[Before-and-after page screenshots]
== Segment start ==

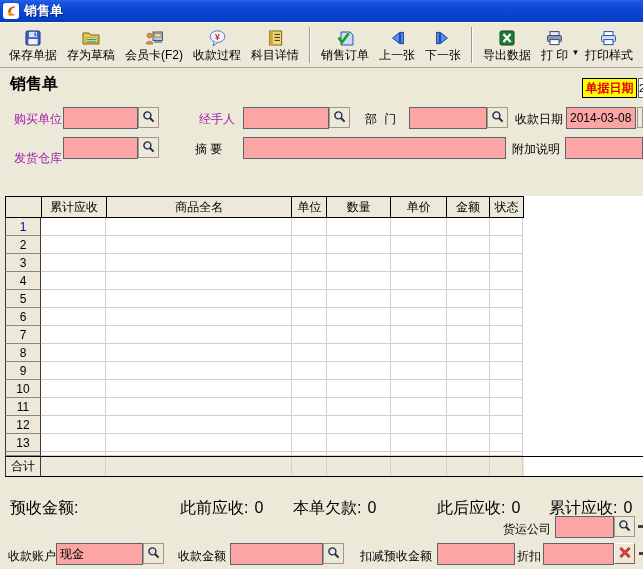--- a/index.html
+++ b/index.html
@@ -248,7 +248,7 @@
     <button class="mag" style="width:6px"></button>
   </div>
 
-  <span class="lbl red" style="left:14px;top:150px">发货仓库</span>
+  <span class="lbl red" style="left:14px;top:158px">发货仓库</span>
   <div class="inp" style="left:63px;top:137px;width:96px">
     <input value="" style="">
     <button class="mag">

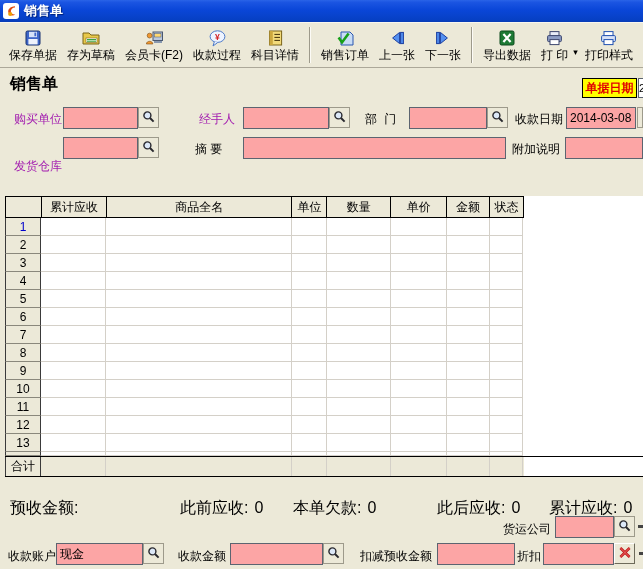--- a/index.html
+++ b/index.html
@@ -71,7 +71,7 @@
   .total-table .tc.first { border-right:1px solid #3a3a3a; border-left:1px solid #3a3a3a; font-size:12px; }
 
   
-  .sum-pair { position:absolute; top:498px; font-size:16px; white-space:nowrap; }
+  .sum-pair { position:absolute; top:498px; font-size:12px; white-space:nowrap; }
   .sum-pair .v { margin-left:6px; }
 </style>
 </head>

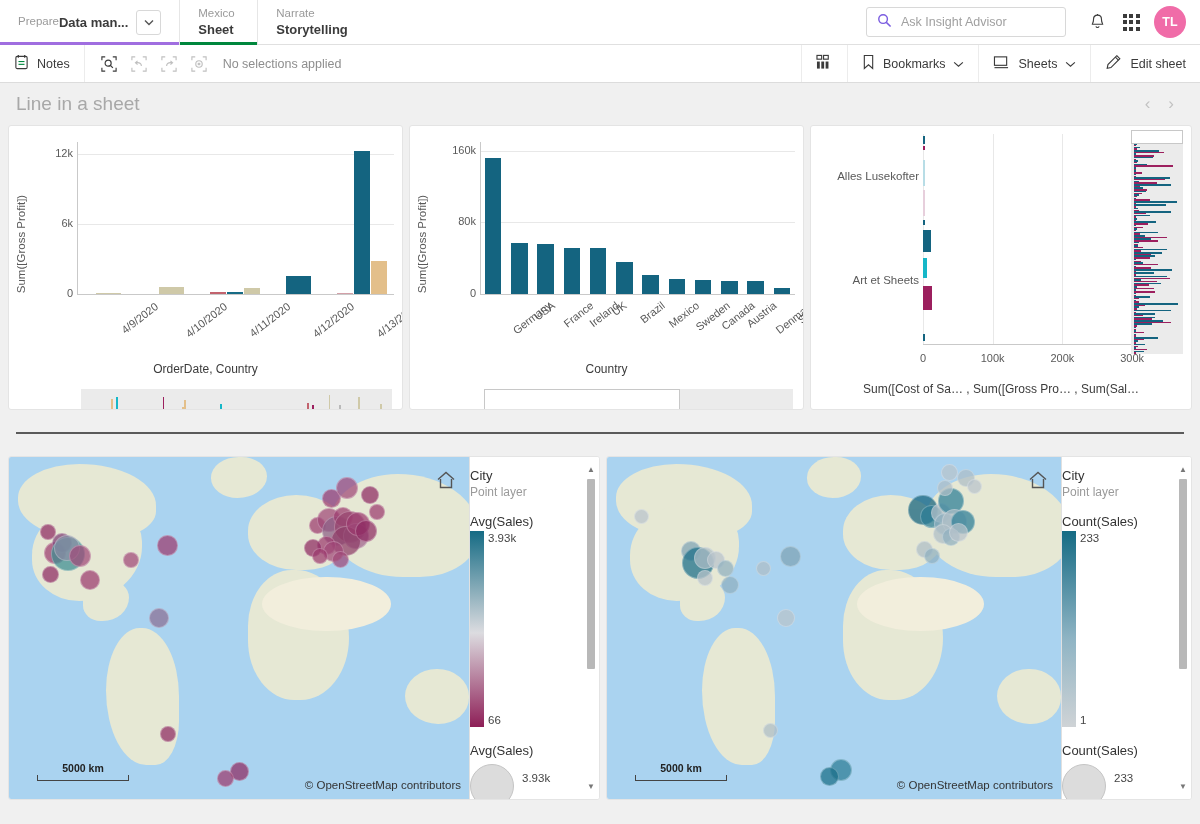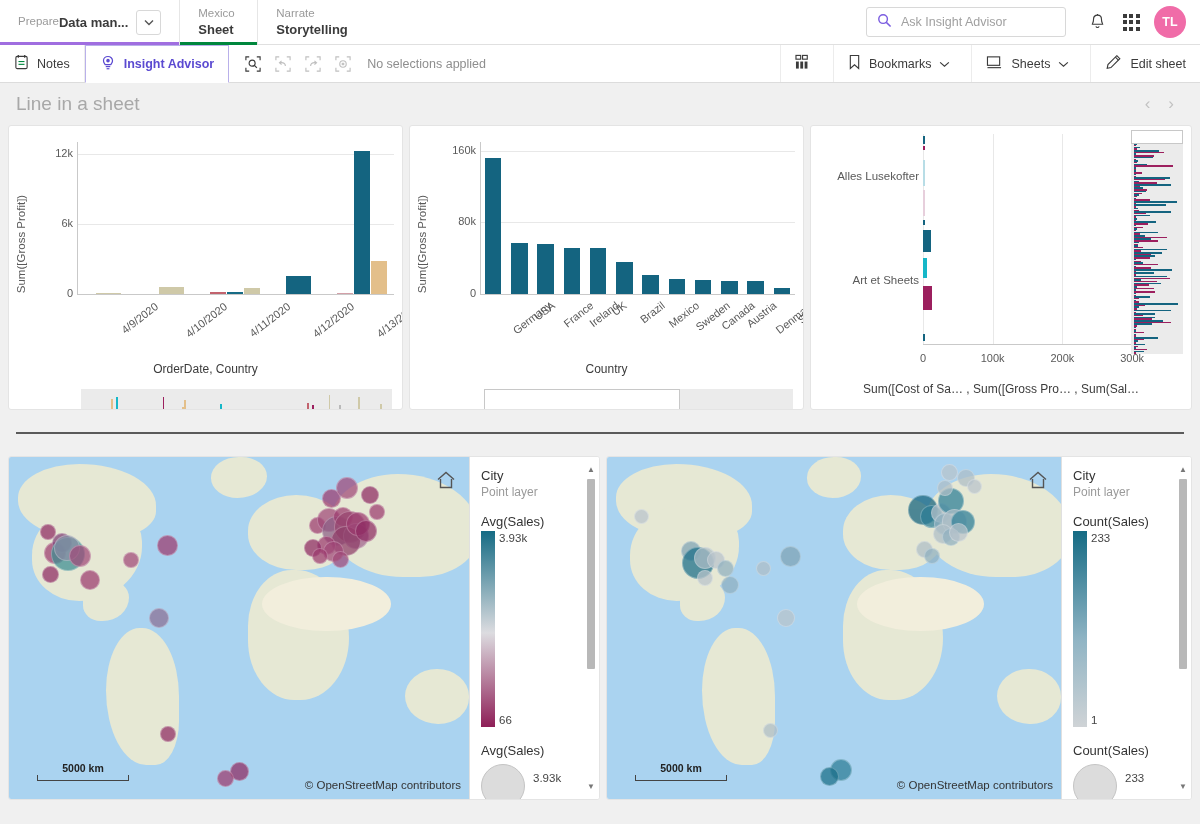--- a/index.html
+++ b/index.html
@@ -301,17 +301,6 @@
     <span>Notes</span>
   </div>
 
-  <div class="tb-btn active">
-    <span>
-      <svg width="16" height="16" viewBox="0 0 17 17">
-        <path d="M8.5 1.6c-2.7 0-4.8 2-4.8 4.6 0 2 1.3 3 1.9 4.1h5.8c.6-1.1 1.9-2.1 1.9-4.1 0-2.6-2.1-4.6-4.8-4.6z" fill="none" stroke="#5b4ad1" stroke-width="1.3"></path>
-        <circle cx="8.5" cy="6" r="1.9" fill="#5b4ad1"></circle>
-        <line x1="6.1" y1="12.3" x2="10.9" y2="12.3" stroke="#5b4ad1" stroke-width="1.3"></line>
-        <line x1="7" y1="14.6" x2="10" y2="14.6" stroke="#5b4ad1" stroke-width="1.3"></line>
-      </svg>
-    </span>
-    <span>Insight Advisor</span>
-  </div>
 
   <div class="tb-sel-group">
     <div class="sel-icon">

== Segment end ==

# The problem
What is the number of lines in the entries above that contain the string "stroke"? Reply with the number and nothing more.

# Task result
3